Артемий уже давно научился понимать, или, вернее, отгадывать сжатый язык своего учителя, но слова Сен-Жермена о предопределении смутили его, и он невольно подумал о фатализме.
– Нет, это не фатализм, – сказал граф, имевший способность, которую Артемий знал и любил в нем, отвечать во время разговора не только на слова, но и на мысли своего собеседника. – Нет, это не фатализм. Фатализм был бы в том случае, если б человеку при его рождении заранее определялась судьба, отступить от которой он не имеет возможности, как верят магометане… На самом деле человек вполне способен сделать из своей жизни все, что вздумает, но высший, всеведущий разум предвидит заранее его деяния. Вот и все. Если бы кто-нибудь сказал про вас, когда вы вдались в свою алхимию, что вы сойдете с ума, потому что вы на пути к тому, и вы действительно лишились бы рассудка – значило бы это, что вы лишились рассудка потому именно, что про вас сказали так?.. Нет. Но про вас сказали так потому, что вы стояли на пути к сумасшествию. Справедливость не есть то, чего желает Господь, но Господь желает только того, что есть справедливость.

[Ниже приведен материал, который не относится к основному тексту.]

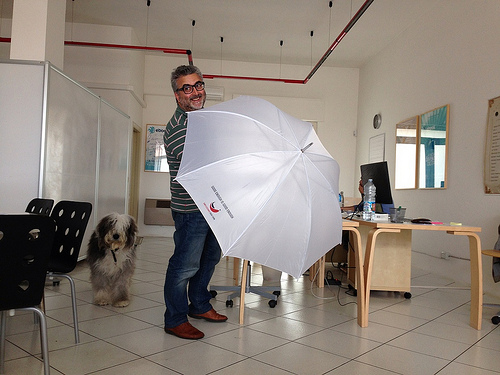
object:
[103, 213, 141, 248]
head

Пробыв в Кенигсберге два месяца, граф Сен-Жермен простился со своими новыми друзьями. Он сделал все, что ему нужно было сделать тут, и ехал обратно в Париж.
Граф всегда путешествовал один, и никто не знал, каким образом совершаются эти его значительные путешествия, с одного места в другое, но никогда он не пропустил назначенного им срока и никогда не бывал в дороге дольше, чем нужно было для самого скорого переезда.
И на этот раз Сен-Жермен явился в Париж ровно через столько времени, которое оказалось необходимым, чтобы его карета, нигде не останавливаясь, проехала от Кенигсберга до столицы Франции, словно ни неприятельской армии, ни дорожных случайностей, ни дорожных преград для него вовсе не существовало.
В Париж он приехал в двенадцать часов, а в половине первого сидел уже в гостиной принцессы Цербстской, без тени усталости в лице, веселый, разодетый, блестя бриллиантами и кружевами, как будто часа три, по крайней мере, был уже занят сегодня своим туалетом.
– И неужели, граф, – сказала принцесса, обрадованная его приездом, – только что кончив свое длинное путешествие, вы чувствуете себя так же хорошо и бодро, как мы, другие, не можем себя чувствовать даже после вечера или бала, проведенного накануне?
– Как видите, принцесса.
– Ну, я очень рада видеть вас. Хотите знать парижские новости? Я сейчас расскажу их вам.
– Главная из них, принцесса, – та, что маркиз Шуазель занял пост министра иностранных дел?
– Вы знаете это?
– Я думаю, и другие, менее важные, тоже известны мне. Вы, конечно, знаете последний разговор маркизы?
Принцесса раскрыла большие глаза.
– Какой разговор? – спросила она.
И граф с обычною своею спокойною улыбкою стал рассказывать ей весь разговор, которого она, будучи все время в Париже, не знала еще.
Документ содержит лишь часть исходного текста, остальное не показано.